Cathy Jenkins

Busy with love

I’ve been thinking about bullies lately.  Sadly, not many of us escape life without coming up against someone who exhibits ‘bullying’ behaviours and when it does happen, it can be a painful experience.  While we often associate bullying with schools, it can also impact families, parishes and workplaces.

Recently, a friend confided in me about her encounter with workplace bullying.  We were both surprised that these behaviours can both persist, and affect us, even as adults.  In this case, a senior executive colleague had launched a deliberate campaign to undermine them.  Many of us are familiar with these tactics: receiving ‘urgent’ emails outside of work hours, being ambushed at meetings, team members sought out to dig up unresolved matters, the casual comments to other colleagues disguised as concern but in effect serving to raise doubts about the person’s capability.

Families are not immune, unfortunately.  Constant teasing (often disguised as a ‘joke’), exclusion from family activities, turning siblings against each other, belittling the other, shaming, constant criticism – these behaviours can become a pattern, and the family member can feel so under pressure that they just become smaller, retreating further into themselves.

This is the aim of the bullying experience, I think: to humiliate the other in both their eyes and the eyes of their community.  I think we are seeing this being played out in the world context.  And it seems that it is often connected with power – the more powerful the person, the more potentially damaging the impact.

We are deep into our Lenten pilgrimage, unfolding amid the turmoil of wars that are causing relentless violence, suffering and hardship.  At its core, war can feel like bullying on a larger scale – designed to force a nation into surrender through humiliation.

But there is another way.

Ullie‑Kaye is a modern inspirational poet whose work appears mainly online, and she observes:

The fuller your hands are with things like washing people’s feet,

turning the other cheek, worship, kindness and

a genuine desire to listen to others’ stories –

the harder it will be to pick up stones.

Be so busy with love that you run out of room for judgement.

This is the world of Jesus – Jesus was busy with love.

Our Lent gospels consistently provide us with clues about the sort of world Jesus valued.  In this world, the outsiders matter.  We remember that the ancient Mediterranean world was built on a social imagination quite different to ours.  Identity was not something you constructed; it was something you received from your group.  To be human was to belong.  To be without a group was to be vulnerable, suspect, or even invisible – an organisational principle for life.  This helps us to understand why hospitality was so valued for example.  By inviting someone into a home, it temporarily transformed a stranger into a guest, giving them a place within the household’s protective circle.  When we think about hospitality through this lens, the impact of Jesus washing the feet of the disciples at the Last Supper becomes even more profound.
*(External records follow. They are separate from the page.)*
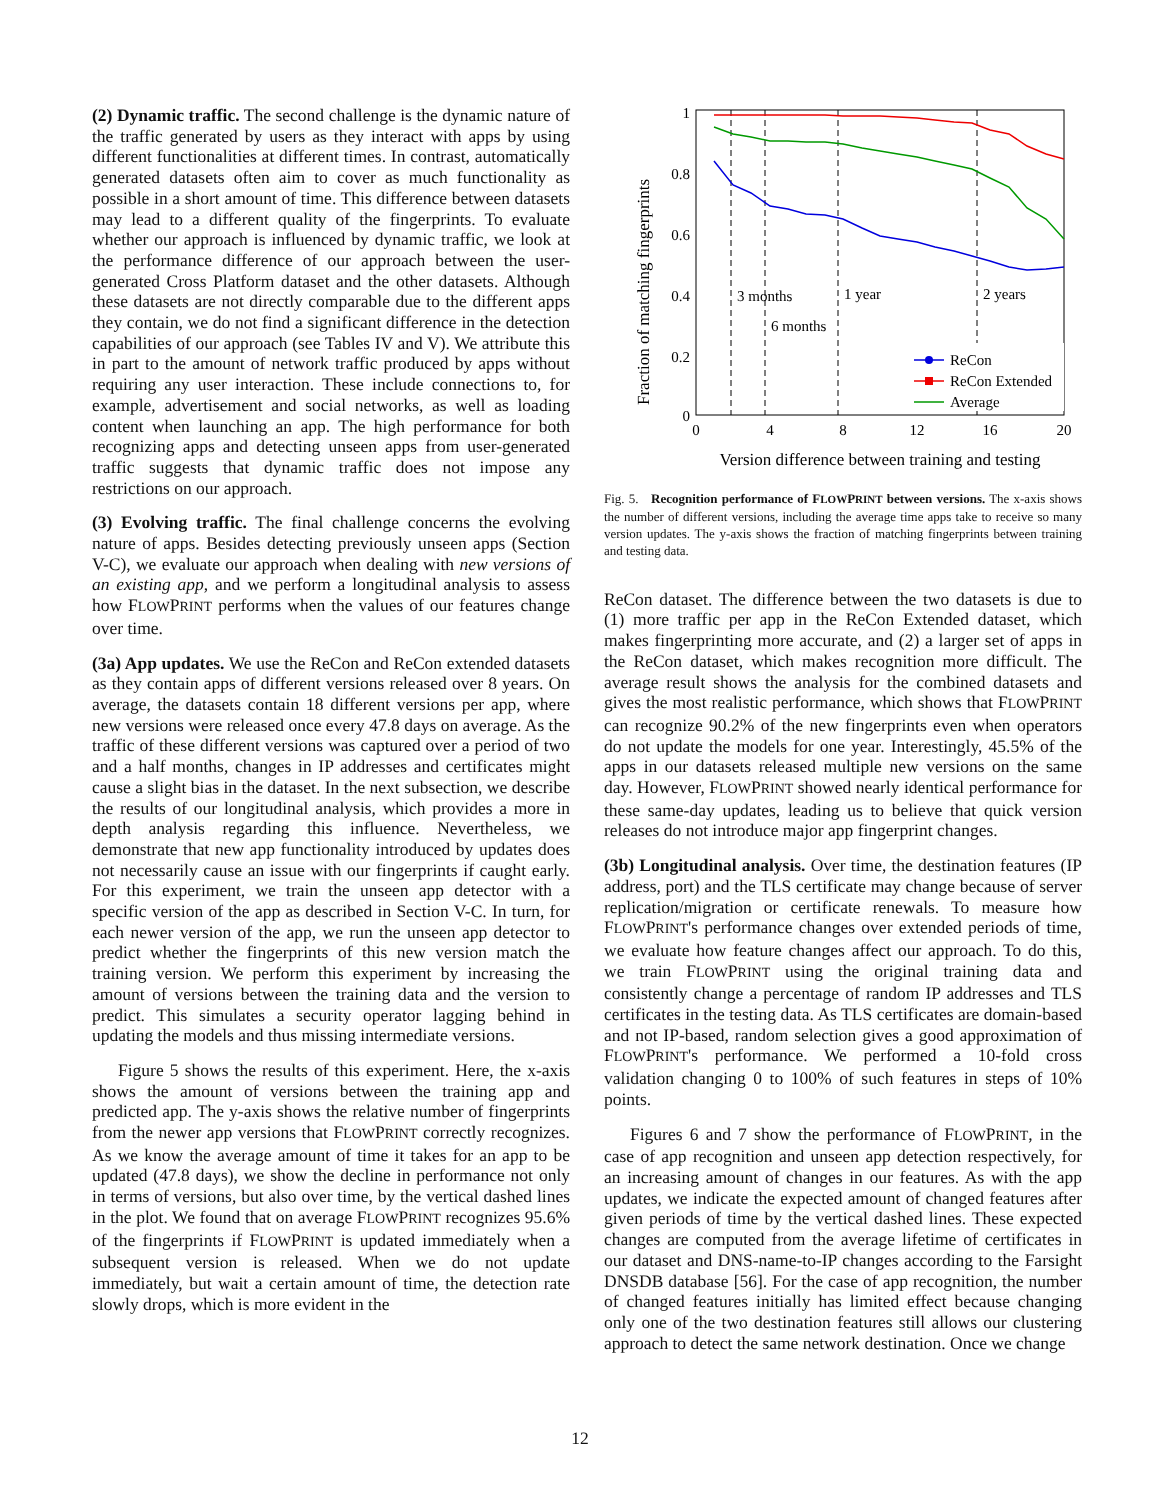(2) Dynamic traffic. The second challenge is the dynamic nature of the traffic generated by users as they interact with apps by using different functionalities at different times. In contrast, automatically generated datasets often aim to cover as much functionality as possible in a short amount of time. This difference between datasets may lead to a different quality of the fingerprints. To evaluate whether our approach is influenced by dynamic traffic, we look at the performance difference of our approach between the user-generated Cross Platform dataset and the other datasets. Although these datasets are not directly comparable due to the different apps they contain, we do not find a significant difference in the detection capabilities of our approach (see Tables IV and V). We attribute this in part to the amount of network traffic produced by apps without requiring any user interaction. These include connections to, for example, advertisement and social networks, as well as loading content when launching an app. The high performance for both recognizing apps and detecting unseen apps from user-generated traffic suggests that dynamic traffic does not impose any restrictions on our approach.
(3) Evolving traffic. The final challenge concerns the evolving nature of apps. Besides detecting previously unseen apps (Section V-C), we evaluate our approach when dealing with new versions of an existing app, and we perform a longitudinal analysis to assess how FLOWPRINT performs when the values of our features change over time.
(3a) App updates. We use the ReCon and ReCon extended datasets as they contain apps of different versions released over 8 years. On average, the datasets contain 18 different versions per app, where new versions were released once every 47.8 days on average. As the traffic of these different versions was captured over a period of two and a half months, changes in IP addresses and certificates might cause a slight bias in the dataset. In the next subsection, we describe the results of our longitudinal analysis, which provides a more in depth analysis regarding this influence. Nevertheless, we demonstrate that new app functionality introduced by updates does not necessarily cause an issue with our fingerprints if caught early. For this experiment, we train the unseen app detector with a specific version of the app as described in Section V-C. In turn, for each newer version of the app, we run the unseen app detector to predict whether the fingerprints of this new version match the training version. We perform this experiment by increasing the amount of versions between the training data and the version to predict. This simulates a security operator lagging behind in updating the models and thus missing intermediate versions.
Figure 5 shows the results of this experiment. Here, the x-axis shows the amount of versions between the training app and predicted app. The y-axis shows the relative number of fingerprints from the newer app versions that FLOWPRINT correctly recognizes. As we know the average amount of time it takes for an app to be updated (47.8 days), we show the decline in performance not only in terms of versions, but also over time, by the vertical dashed lines in the plot. We found that on average FLOWPRINT recognizes 95.6% of the fingerprints if FLOWPRINT is updated immediately when a subsequent version is released. When we do not update immediately, but wait a certain amount of time, the detection rate slowly drops, which is more evident in the
Fraction of matching fingerprints
1
0.8
0.6
0.4
0.2
0
0
4
8
12
16
20
Version difference between training and testing
3 months
6 months
1 year
2 years
ReCon
ReCon Extended
Average
Fig. 5. Recognition performance of FLOWPRINT between versions. The x-axis shows the number of different versions, including the average time apps take to receive so many version updates. The y-axis shows the fraction of matching fingerprints between training and testing data.
ReCon dataset. The difference between the two datasets is due to (1) more traffic per app in the ReCon Extended dataset, which makes fingerprinting more accurate, and (2) a larger set of apps in the ReCon dataset, which makes recognition more difficult. The average result shows the analysis for the combined datasets and gives the most realistic performance, which shows that FLOWPRINT can recognize 90.2% of the new fingerprints even when operators do not update the models for one year. Interestingly, 45.5% of the apps in our datasets released multiple new versions on the same day. However, FLOWPRINT showed nearly identical performance for these same-day updates, leading us to believe that quick version releases do not introduce major app fingerprint changes.
(3b) Longitudinal analysis. Over time, the destination features (IP address, port) and the TLS certificate may change because of server replication/migration or certificate renewals. To measure how FLOWPRINT's performance changes over extended periods of time, we evaluate how feature changes affect our approach. To do this, we train FLOWPRINT using the original training data and consistently change a percentage of random IP addresses and TLS certificates in the testing data. As TLS certificates are domain-based and not IP-based, random selection gives a good approximation of FLOWPRINT's performance. We performed a 10-fold cross validation changing 0 to 100% of such features in steps of 10% points.
Figures 6 and 7 show the performance of FLOWPRINT, in the case of app recognition and unseen app detection respectively, for an increasing amount of changes in our features. As with the app updates, we indicate the expected amount of changed features after given periods of time by the vertical dashed lines. These expected changes are computed from the average lifetime of certificates in our dataset and DNS-name-to-IP changes according to the Farsight DNSDB database [56]. For the case of app recognition, the number of changed features initially has limited effect because changing only one of the two destination features still allows our clustering approach to detect the same network destination. Once we change
12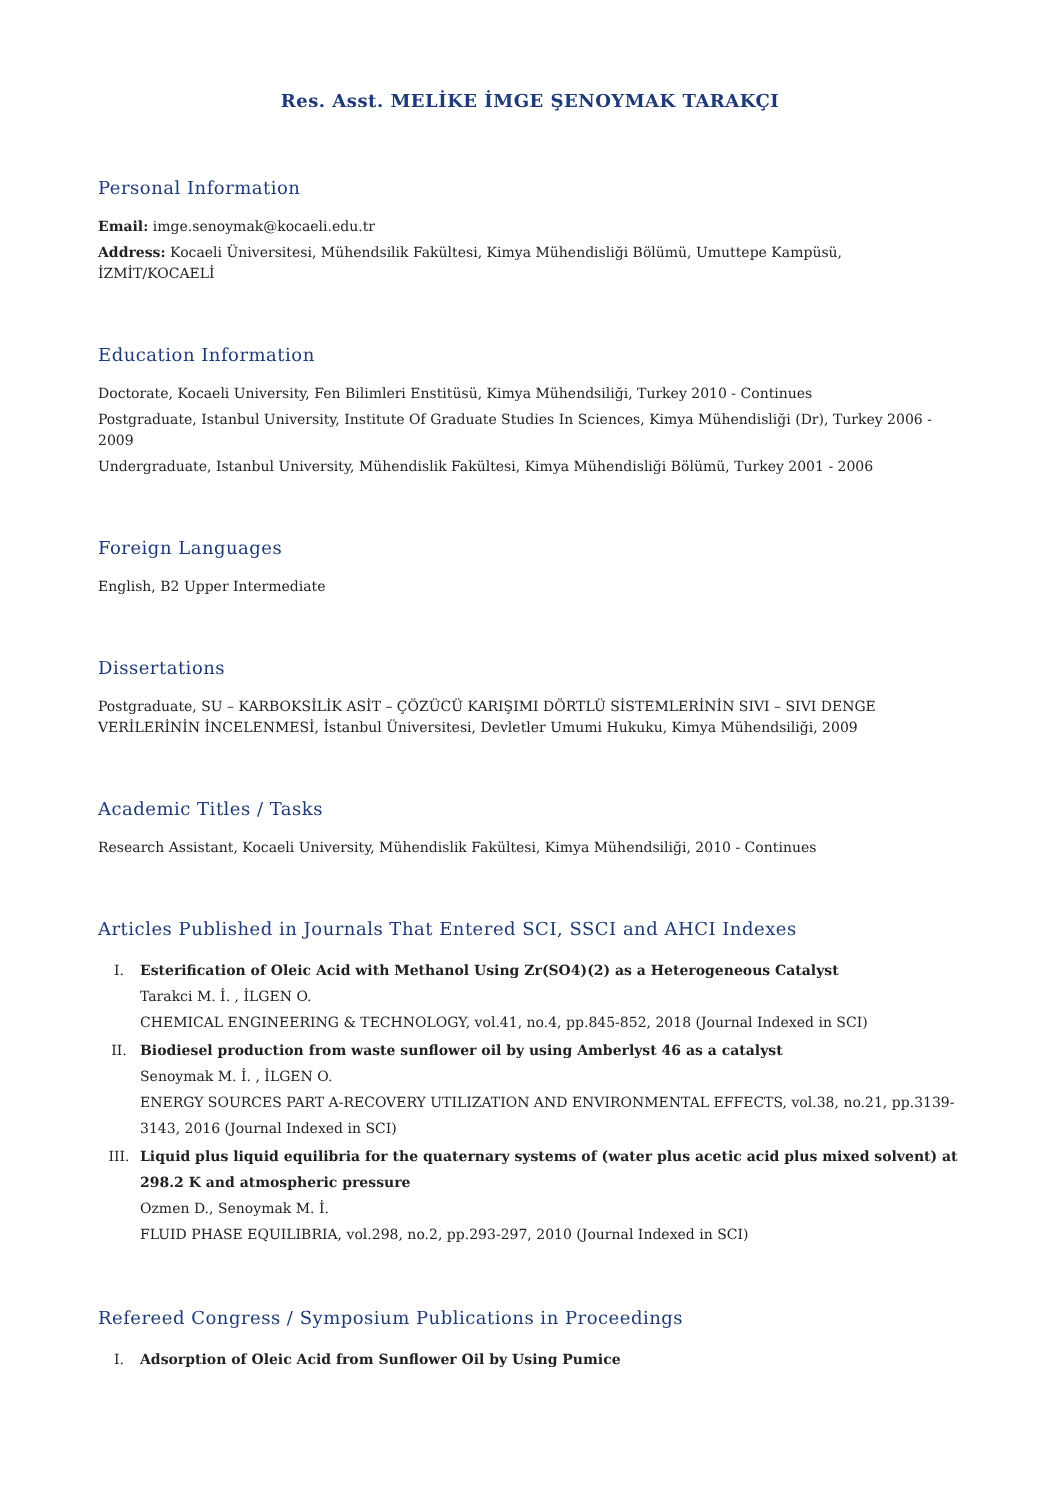Res. Asst. MELİKE İMGE ŞENOYMAK TARAKÇI
Personal Information
Email: imge.senoymak@kocaeli.edu.tr
Address: Kocaeli Üniversitesi, Mühendsilik Fakültesi, Kimya Mühendisliği Bölümü, Umuttepe Kampüsü, İZMİT/KOCAELİ
Education Information
Doctorate, Kocaeli University, Fen Bilimleri Enstitüsü, Kimya Mühendsiliği, Turkey 2010 - Continues
Postgraduate, Istanbul University, Institute Of Graduate Studies In Sciences, Kimya Mühendisliği (Dr), Turkey 2006 - 2009
Undergraduate, Istanbul University, Mühendislik Fakültesi, Kimya Mühendisliği Bölümü, Turkey 2001 - 2006
Foreign Languages
English, B2 Upper Intermediate
Dissertations
Postgraduate, SU – KARBOKSİLİK ASİT – ÇÖZÜCÜ KARIŞIMI DÖRTLÜ SİSTEMLERİNİN SIVI – SIVI DENGE VERİLERİNİN İNCELENMESİ, İstanbul Üniversitesi, Devletler Umumi Hukuku, Kimya Mühendsiliği, 2009
Academic Titles / Tasks
Research Assistant, Kocaeli University, Mühendislik Fakültesi, Kimya Mühendsiliği, 2010 - Continues
Articles Published in Journals That Entered SCI, SSCI and AHCI Indexes
I. Esterification of Oleic Acid with Methanol Using Zr(SO4)(2) as a Heterogeneous Catalyst
Tarakci M. İ. , İLGEN O.
CHEMICAL ENGINEERING & TECHNOLOGY, vol.41, no.4, pp.845-852, 2018 (Journal Indexed in SCI)
II. Biodiesel production from waste sunflower oil by using Amberlyst 46 as a catalyst
Senoymak M. İ. , İLGEN O.
ENERGY SOURCES PART A-RECOVERY UTILIZATION AND ENVIRONMENTAL EFFECTS, vol.38, no.21, pp.3139-3143, 2016 (Journal Indexed in SCI)
III. Liquid plus liquid equilibria for the quaternary systems of (water plus acetic acid plus mixed solvent) at 298.2 K and atmospheric pressure
Ozmen D., Senoymak M. İ.
FLUID PHASE EQUILIBRIA, vol.298, no.2, pp.293-297, 2010 (Journal Indexed in SCI)
Refereed Congress / Symposium Publications in Proceedings
I. Adsorption of Oleic Acid from Sunflower Oil by Using Pumice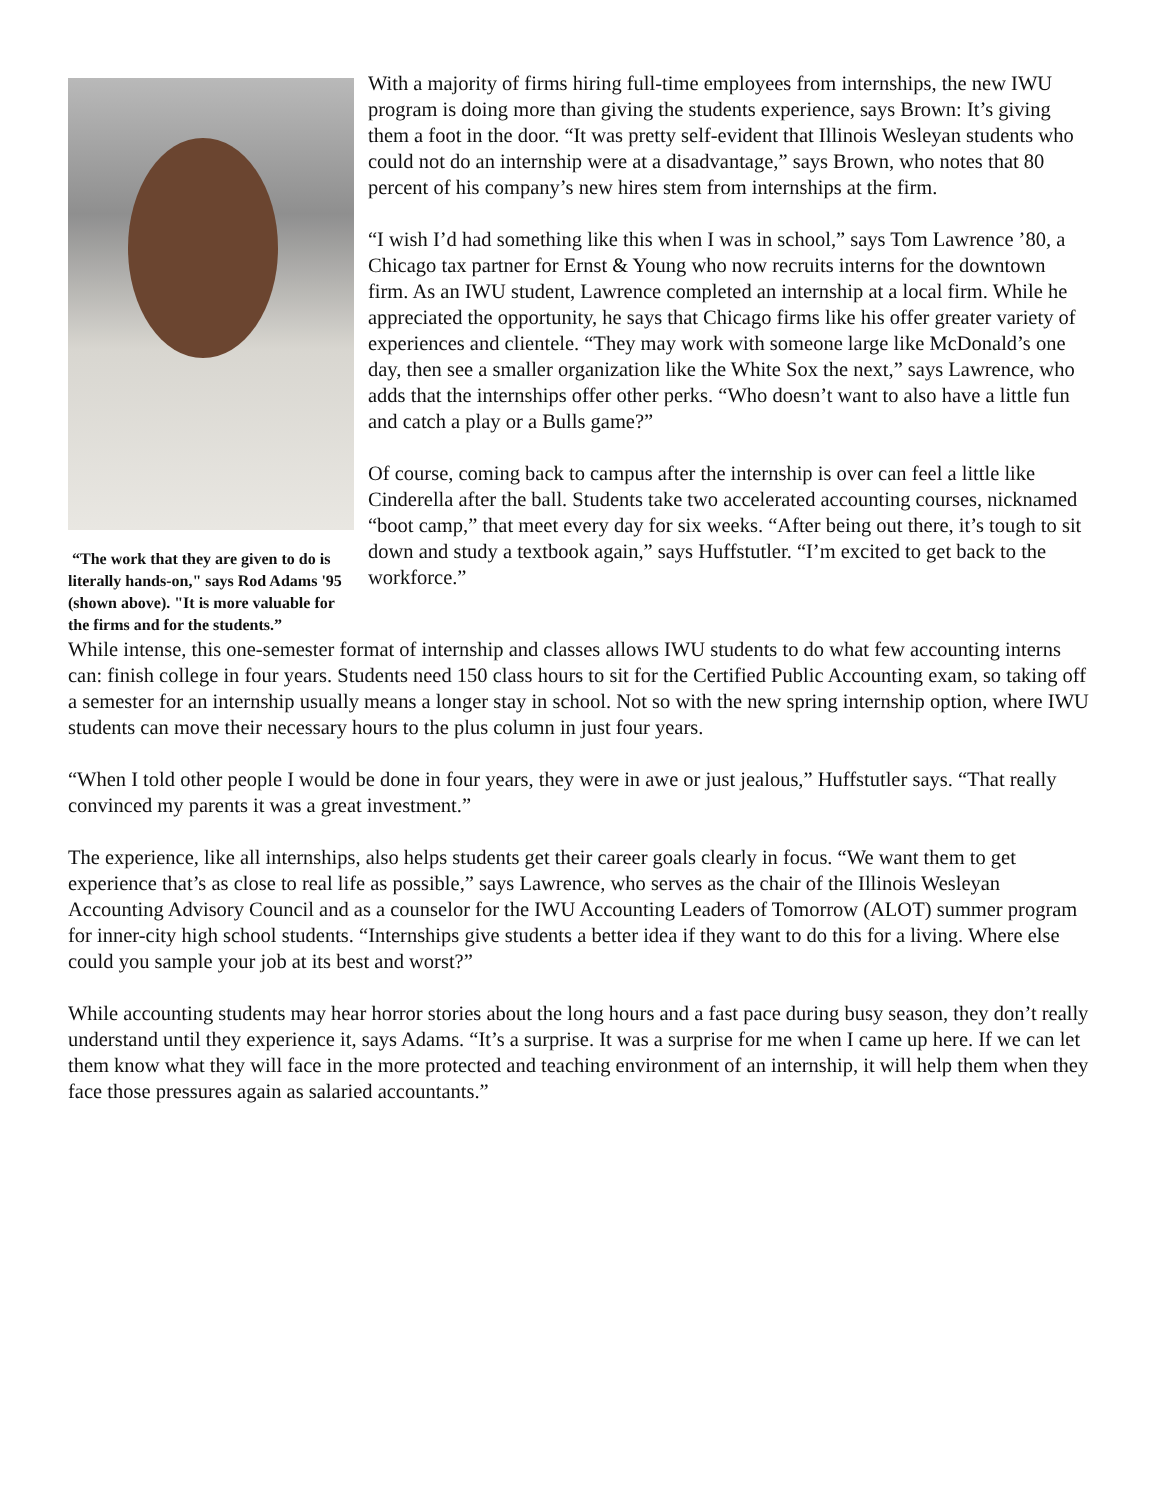“The work that they are given to do is literally hands-on," says Rod Adams '95 (shown above). "It is more valuable for the firms and for the students.”
With a majority of firms hiring full-time employees from internships, the new IWU program is doing more than giving the students experience, says Brown: It’s giving them a foot in the door. “It was pretty self-evident that Illinois Wesleyan students who could not do an internship were at a disadvantage,” says Brown, who notes that 80 percent of his company’s new hires stem from internships at the firm.
“I wish I’d had something like this when I was in school,” says Tom Lawrence ’80, a Chicago tax partner for Ernst & Young who now recruits interns for the downtown firm. As an IWU student, Lawrence completed an internship at a local firm. While he appreciated the opportunity, he says that Chicago firms like his offer greater variety of experiences and clientele. “They may work with someone large like McDonald’s one day, then see a smaller organization like the White Sox the next,” says Lawrence, who adds that the internships offer other perks. “Who doesn’t want to also have a little fun and catch a play or a Bulls game?”
Of course, coming back to campus after the internship is over can feel a little like Cinderella after the ball. Students take two accelerated accounting courses, nicknamed “boot camp,” that meet every day for six weeks. “After being out there, it’s tough to sit down and study a textbook again,” says Huffstutler. “I’m excited to get back to the workforce.”
While intense, this one-semester format of internship and classes allows IWU students to do what few accounting interns can: finish college in four years. Students need 150 class hours to sit for the Certified Public Accounting exam, so taking off a semester for an internship usually means a longer stay in school. Not so with the new spring internship option, where IWU students can move their necessary hours to the plus column in just four years.
“When I told other people I would be done in four years, they were in awe or just jealous,” Huffstutler says. “That really convinced my parents it was a great investment.”
The experience, like all internships, also helps students get their career goals clearly in focus. “We want them to get experience that’s as close to real life as possible,” says Lawrence, who serves as the chair of the Illinois Wesleyan Accounting Advisory Council and as a counselor for the IWU Accounting Leaders of Tomorrow (ALOT) summer program for inner-city high school students. “Internships give students a better idea if they want to do this for a living. Where else could you sample your job at its best and worst?”
While accounting students may hear horror stories about the long hours and a fast pace during busy season, they don’t really understand until they experience it, says Adams. “It’s a surprise. It was a surprise for me when I came up here. If we can let them know what they will face in the more protected and teaching environment of an internship, it will help them when they face those pressures again as salaried accountants.”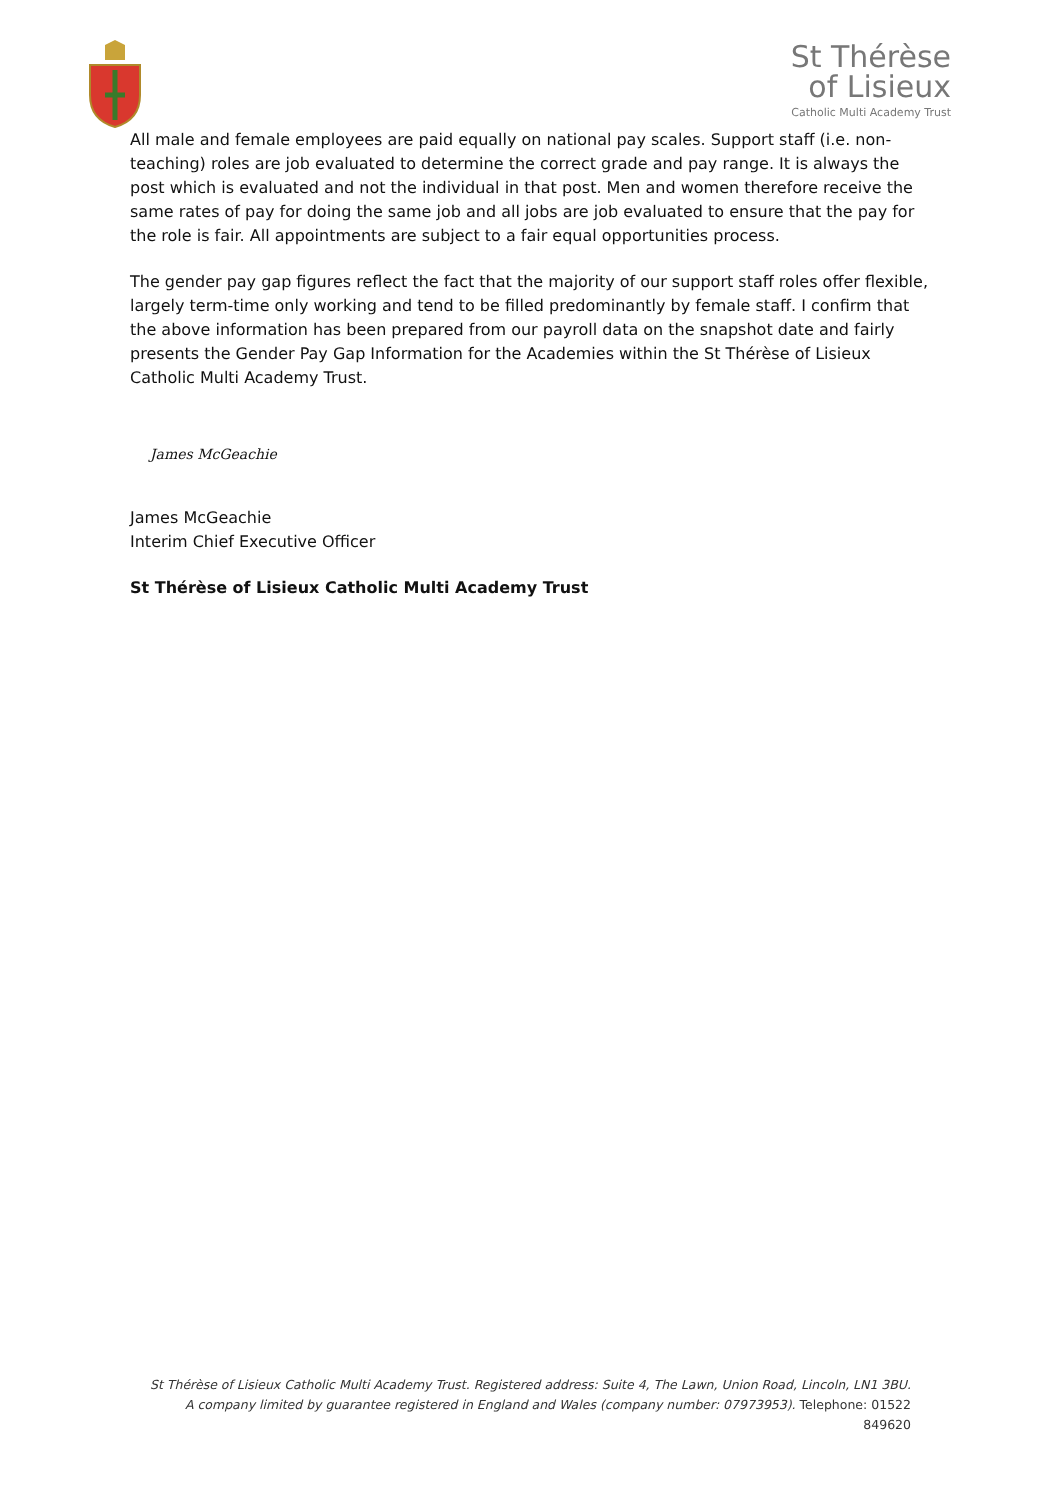St Thérèse
of Lisieux
Catholic Multi Academy Trust
All male and female employees are paid equally on national pay scales. Support staff (i.e. non-teaching) roles are job evaluated to determine the correct grade and pay range. It is always the post which is evaluated and not the individual in that post. Men and women therefore receive the same rates of pay for doing the same job and all jobs are job evaluated to ensure that the pay for the role is fair. All appointments are subject to a fair equal opportunities process.
The gender pay gap figures reflect the fact that the majority of our support staff roles offer flexible, largely term-time only working and tend to be filled predominantly by female staff. I confirm that the above information has been prepared from our payroll data on the snapshot date and fairly presents the Gender Pay Gap Information for the Academies within the St Thérèse of Lisieux Catholic Multi Academy Trust.
James McGeachie
James McGeachie
Interim Chief Executive Officer
St Thérèse of Lisieux Catholic Multi Academy Trust
St Thérèse of Lisieux Catholic Multi Academy Trust. Registered address: Suite 4, The Lawn, Union Road, Lincoln, LN1 3BU. A company limited by guarantee registered in England and Wales (company number: 07973953). Telephone: 01522 849620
To be an insider meant you were claimed by a group.  To be an outsider meant you were unclaimed – and therefore unprotected.  We meet outsiders in the gospels, last weekend the Samaritan woman at the well and this weekend the blind man.  We know the Samaritan woman is an outsider because she comes to the well alone and in the middle of the day.  We know the blind man is an outsider because he is reliant on begging.  On both occasions, Jesus notices them.  He engages the Samaritan woman in conversation, he ‘sees’ the man blind from birth.  Jesus was busy with noticing the ones who society disregarded, and through his noticing, they were brought both to faith and restored to dignity in the eyes of their communities.  Through Jesus’ gentle accompaniment of the woman at the well she comes to see who Jesus is and, for some, becomes a messenger of Good News.  Through the restoration of sight of the blind man, he sees physically, he comes to see and recognise who Jesus is and he is seen by his social group.

In his message for Lent, Pope Leo emphasises the communal connection between listening and fasting.

Let us ask for the grace of a Lent that leads us to greater attentiveness to God and to the least among us.  Let us ask for the strength that comes from the type of fasting that also extends to our use of language, so that hurtful words may diminish and give way to a greater space for the voice of others.  Let us strive to make our communities places where the cry of those who suffer finds welcome, and listening opens paths towards liberation, making us ready and eager to contribute to building a civilization of love.

So, let us be busy with love during these Lent days.  Let us be attentive to the needs of the world and the healing presence we can offer.  Let us be attentive to our own hearts and keep in check our judgements of others.

May our Lenten prayers work to soften the hearts of those who seek war and move them to work for peace.  May the suffering of the wounded and displaced be eased.  May those who grieve the death of a loved one who has died because of war find comfort.  And as for the bullies of the world – may their hearts and hands become so busy with love that they only have room for kindness.